Document excerpt:

# Brisket #71



## wyogoob (Sep 7, 2007)

I'm not a big brisket fan but everyone's been talking brisket lately, making me hungry, so I burned one.

Took a small packer and cut it in half. Used a cumin rub on the flat end and some hot & spicy rub recipe off the web on the point end.

The point is over the burner and the flat is above:









My little 25lb smoker:









I like 210° to 220° for brisket and ribs. I use wet hickory sawdust with dampers closed. This smoker has a meat thermometer too. I need to wire in a switch that will shut the smoker off automatically at temperature:









Forgot to set the alarm clock and the briskets cooked 4 hours longer (16 hours total) than what I wanted. :x Oh well, it will get eaten:









Cumin Rub:
1/2 cup - coarse salt 
2 tbsp - ground black pepper
2 tbsp - paprika 
1 tbsp - cayenne pepper 
4 tsp - oregano leaves, dried 
4 tsp - granulated garlic 
1 tbsp - ground cumin

Hot 'n Spicey Rub:
6 tbsp - ground black pepper
4 tbsp - table salt
2 tbsp - granulated white sugar (I substitute dextrose)
2 tbsp - onion powder
4 tsp - mustard powder
4 tsp - garlic powder
4 tsp - chili powder
2 tsp - cayenne powder

I don't use much sugar in my beef rubs; save that for pork and chicken.


----------



## Gumbo (Sep 22, 2007)

Looks good, Goob. I love a good smoked brisket, it's one of my favorites.


----------



## wyogoob (Sep 7, 2007)

Thanks. 

I look at a fresh brisket and see corned beef. Man, I love corned beef.


----------



## wyogoob (Sep 7, 2007)

The hot and spicey was a little too hot for me and Mrs Goob. The cumin recipe is one of our favorites.

Slice brisket after it cools down, and then warm it back up before serving:









Ya gotta serve beans with brisket...uh...and corn bread...where's the cornbread?

Data extract:
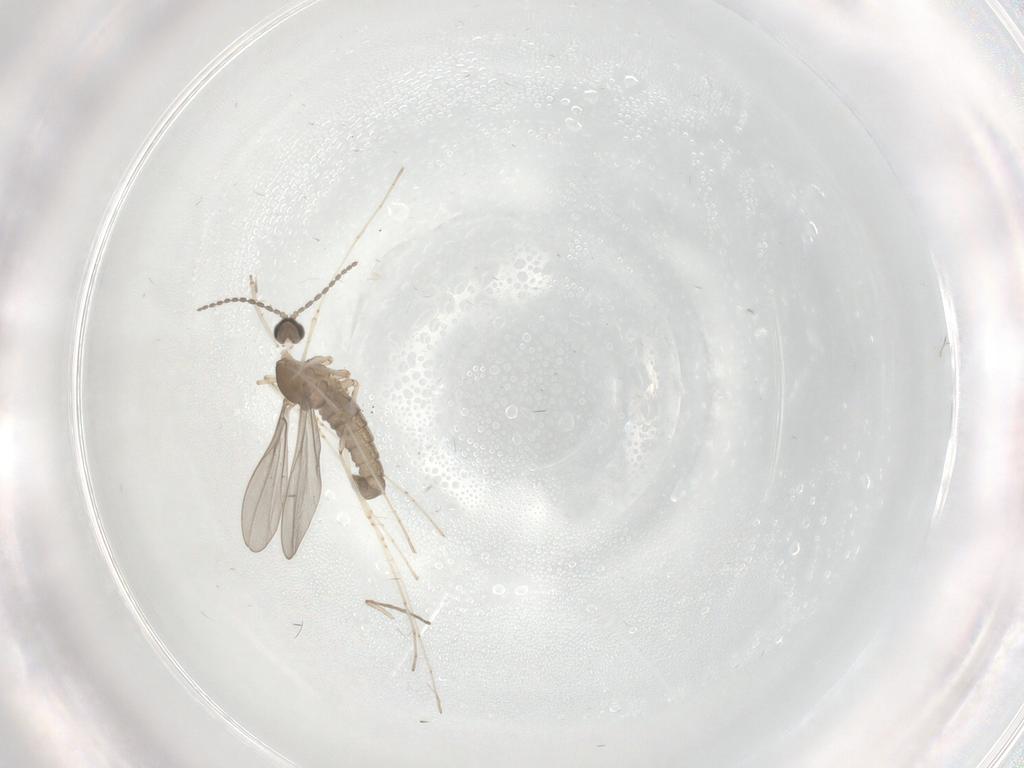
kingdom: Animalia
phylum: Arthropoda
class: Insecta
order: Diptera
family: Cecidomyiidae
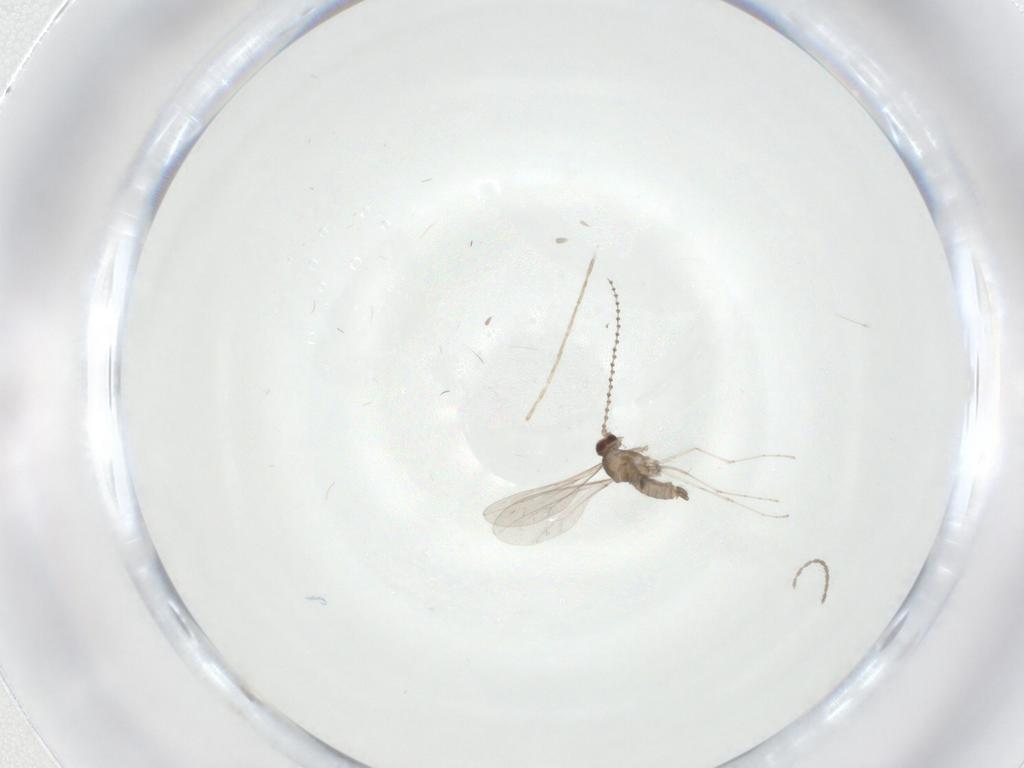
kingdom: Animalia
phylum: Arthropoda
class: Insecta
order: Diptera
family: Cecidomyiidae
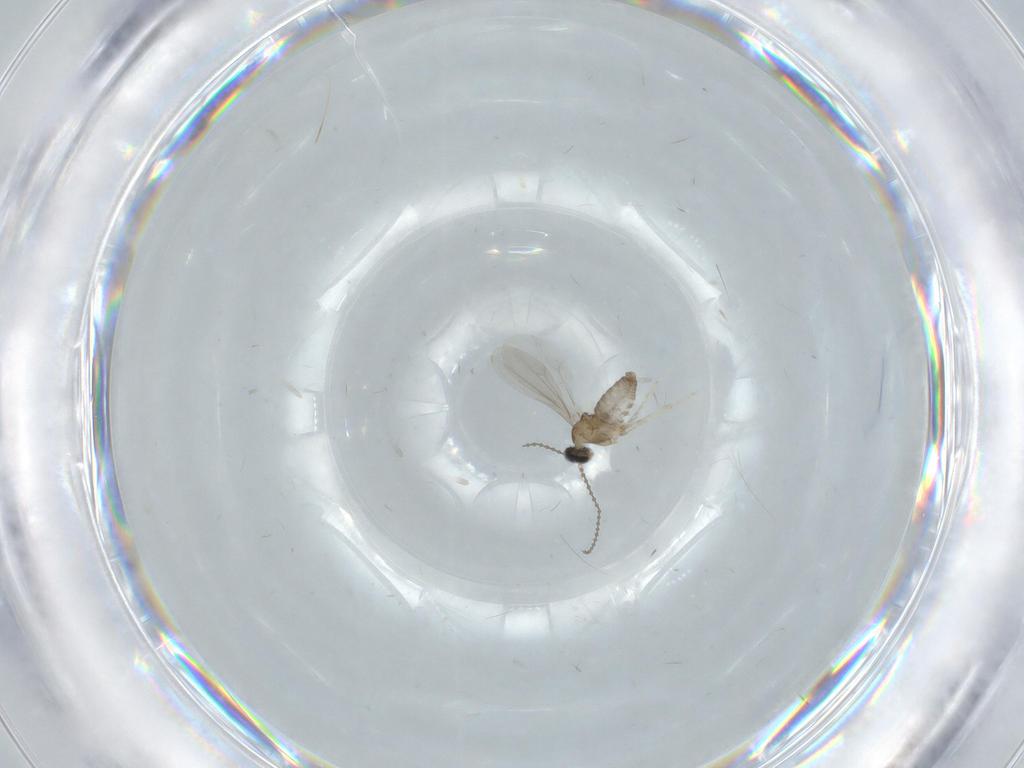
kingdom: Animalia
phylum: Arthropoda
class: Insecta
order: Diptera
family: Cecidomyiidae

Directives:
(A) Rewrite the three taxonomy records with "class" replaced by "taxonomic class" and everything else unchanged. Leave out the pictures.
(B) Continue the forum thread about smoking brisket from where it stops.

Task results:
(A)
kingdom: Animalia
phylum: Arthropoda
taxonomic class: Insecta
order: Diptera
family: Cecidomyiidae
kingdom: Animalia
phylum: Arthropoda
taxonomic class: Insecta
order: Diptera
family: Cecidomyiidae
kingdom: Animalia
phylum: Arthropoda
taxonomic class: Insecta
order: Diptera
family: Cecidomyiidae

(B)
----------



## Yonni (Sep 7, 2007)

The cumin rub looks very yummy, I will have to try it, I have all the ingredients  So how hot did the meat get?


----------



## wyogoob (Sep 7, 2007)

Yonni said:


> The cumin rub looks very yummy, I will have to try it, I have all the ingredients  So how hot did the meat get?


The point, closest to the heating element, was 196° when I took it out. The flat was probably the same, maybe lower; I didn't check it. I like 180° or so, but 196° is not the end of the world. It is really tender, but more "burnt" around the edge than what we like.

Both pieces were covered in foil as I overslept; a good thing. I cook my brisket, ribs, and pulled pork roasts in aluminum throw-away foil pans; another good thing.


----------



## Huge29 (Sep 17, 2007)

Nice! I got one of those wireless meat temp probes; it has an alarm when you reach temp, no oversleeping.


----------



## wyogoob (Sep 7, 2007)

Huge29 said:


> Nice! I got one of those wireless meat temp probes; it has an alarm when you reach temp, no oversleeping.


Sounds cool. What's the name of it? or model?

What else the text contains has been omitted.